Rio, 16 (AE) - A conclusão da usina nuclear de Angra 3 - que já consumiu R$ 1,4 bilhão em compra de equipamentos - custará cerca de US$ 1,6 bilhão. Esta foi a conclusão de dois estudos independentes feitos pelas empresas de energia Iberdrola e Eléctricité de France (EDF), a pedido da Eletrobrás. Os relatórios foram recebidos na última quinta-feira pelo presidente da estatal, Firmino Sampaio, e enviados ao ministro das Minas e Energia, Rodolpho Tourinho. O governo deve decidir até o fim do ano se termina ou não a obra.
Depois desse prazo, expiram as garantias da empresa KWU, subsidiária da alemã Siemens, para a instalação do maquinário. O desperdício de recursos em Angra 3 representa hoje quase a metade do que já foi investido no projeto.
Por causa das sucessivas desvalorizações cambiais, o mesmo equipamento estocado para a montagem da usina poderia ser adquirido atualmente por R$ 750 milhões. O custo de um investimento como este é também superior ao de uma hidrelétrica com capacidade de geração de 2 mil megawatts (MW).
Pela da espanhola Hiberdola, o orçamento da obra será de US$ 1,6 bilhão. Já a francesa EDF estimou os gastos em US$ 1,588 bilhão. A Eletronuclear, responsável pela administração das usinas nucleares, havia fixado os custos em US$ 1,7 bilhão.
Caso o governo decida pela viabilidade do projeto, a construção será iniciada no segundo semestre de 2000 e se estenderá por cinco anos.
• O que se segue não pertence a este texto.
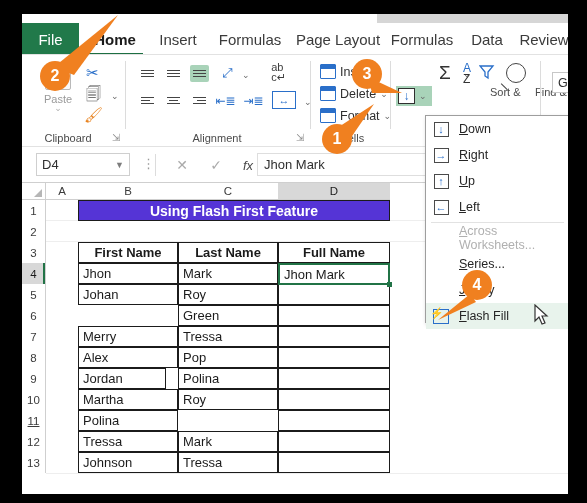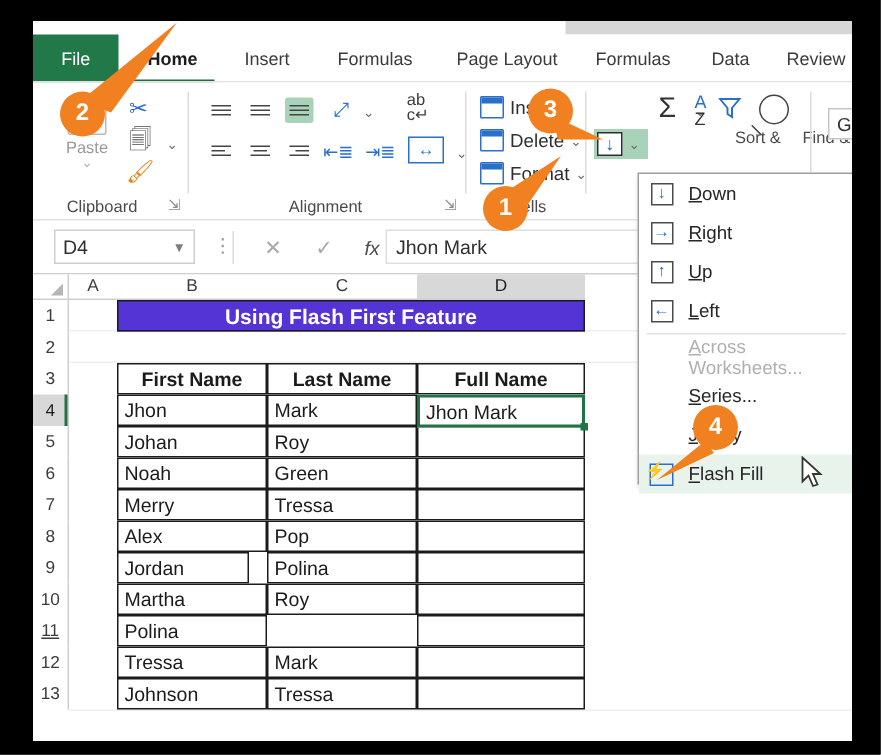--- a/index.html
+++ b/index.html
@@ -38,7 +38,7 @@
   .tab {
     position: absolute; top: 0; height: 32px;
     display: flex; align-items: center; justify-content: center;
-    font-size: 12px; color: #3b3b3b;
+    font-size: 15px; color: #3b3b3b;
     padding: 0 6px;
     white-space: nowrap;
   }

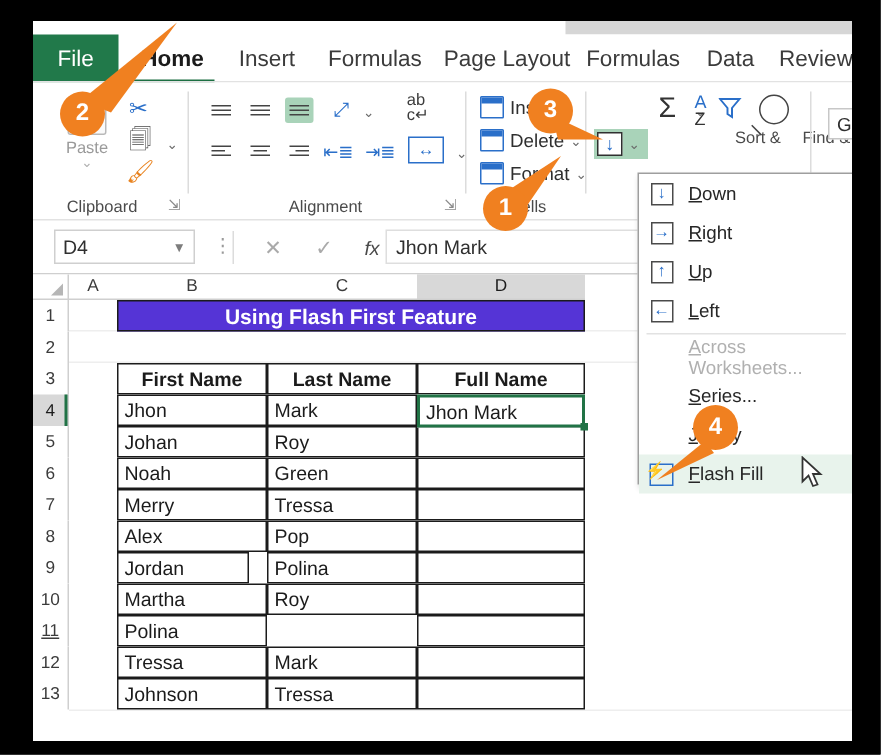--- a/index.html
+++ b/index.html
@@ -516,7 +516,6 @@
       <div class="tcell" style="left:156px;top:101px;width:100px;height:21px;">Roy</div>
       <div class="tcell" style="left:256px;top:101px;width:112px;height:21px;"></div>
 
-      <div class="tcell" style="left:56px;top:122px;width:100px;height:21px;">Noah</div>
       <div class="tcell" style="left:156px;top:122px;width:100px;height:21px;">Green</div>
       <div class="tcell" style="left:256px;top:122px;width:112px;height:21px;"></div>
Segundo o presidente da Eletronuclear, Ronaldo Fabrício, o financiamento seria dividido em partes iguais entre a União, a Eletrobrás e agências de crédito internacionais.
Apesar de todos os pontos desfavoráveis, ele considera importante terminar a terceira usina nuclear do complexo de Angra. "Uma hidrelétrica é mais barata, mas os pontos mais próximos e mais baratos já foram explorados", disse Fabrício, durante a realização do 1º Forum Nacional de Secretários Estaduais de Energia e Infra-Estrutura, ontem, em Angra dos Reis
no sul fluminense.
Lembrando que, por estar situada próximo de grandes centros consumidores, a usina dispensaria parte dos custos de transmissão, Fabrício classificou a Angra 3 de "estrategicamente importante".
Angra 2 - A usina de Angra 2, que entrará em operação em fevereiro do ano que vem, 23 anos depois do início de sua construção, terá consumido, até o fim do ano 2000, R$ 10,6 bilhões em investimentos (valor atualizado).
Até fim de 1998, já haviam sido gastos R$ 9,8 bilhões, quantia calculada pelo Ministério da Fazenda que, depois de dolarizada (US$ 6 bilhões) foi assumida como despesa pelo governo. Daí para a frente, o empreendimento passou a ter responsabilidade de caixa para a Eletrobrás. Este ano serão investidos R$ 600 milhões e, para o ano que vem, a previsão é de mais R$ 200 milhões.
O diretor-geral da Agência Nacional de Energia Elétrica (Aneel), José Mário Abdo, que também participou do fórum, classificou de importante a conclusão das usinas de Angra 2 e 3 para evitar riscos de racionamento de energia devido ao aumento da demanda.
"Pelo nível de informação, avaliamos positivamente o projeto", disse Abdo. "Considerando a economicidade e a tecnologia, não será um mergulho no desconhecido."
Manifesto - Representantes de 19 estados participaram do encontro, onde foi elaborado um manifesto de apoio à conclusão do projeto, que será enviado ao governo federal. Caberá ao Poder Executivo a decisão, já que o assunto não necessita passar pelo Congresso.
A usina da Angra 1 produziu, no ano passado, 3,2 milhões de megawatts por hora. Se operasse a plena capacidade, teria condições de suprir o mercado em até 4,5 milhões de MW/h. Angra 2 terá capacidade máxima de 10 milhões de MW. Angra 3, caso seja concluída, terá porte semelhante.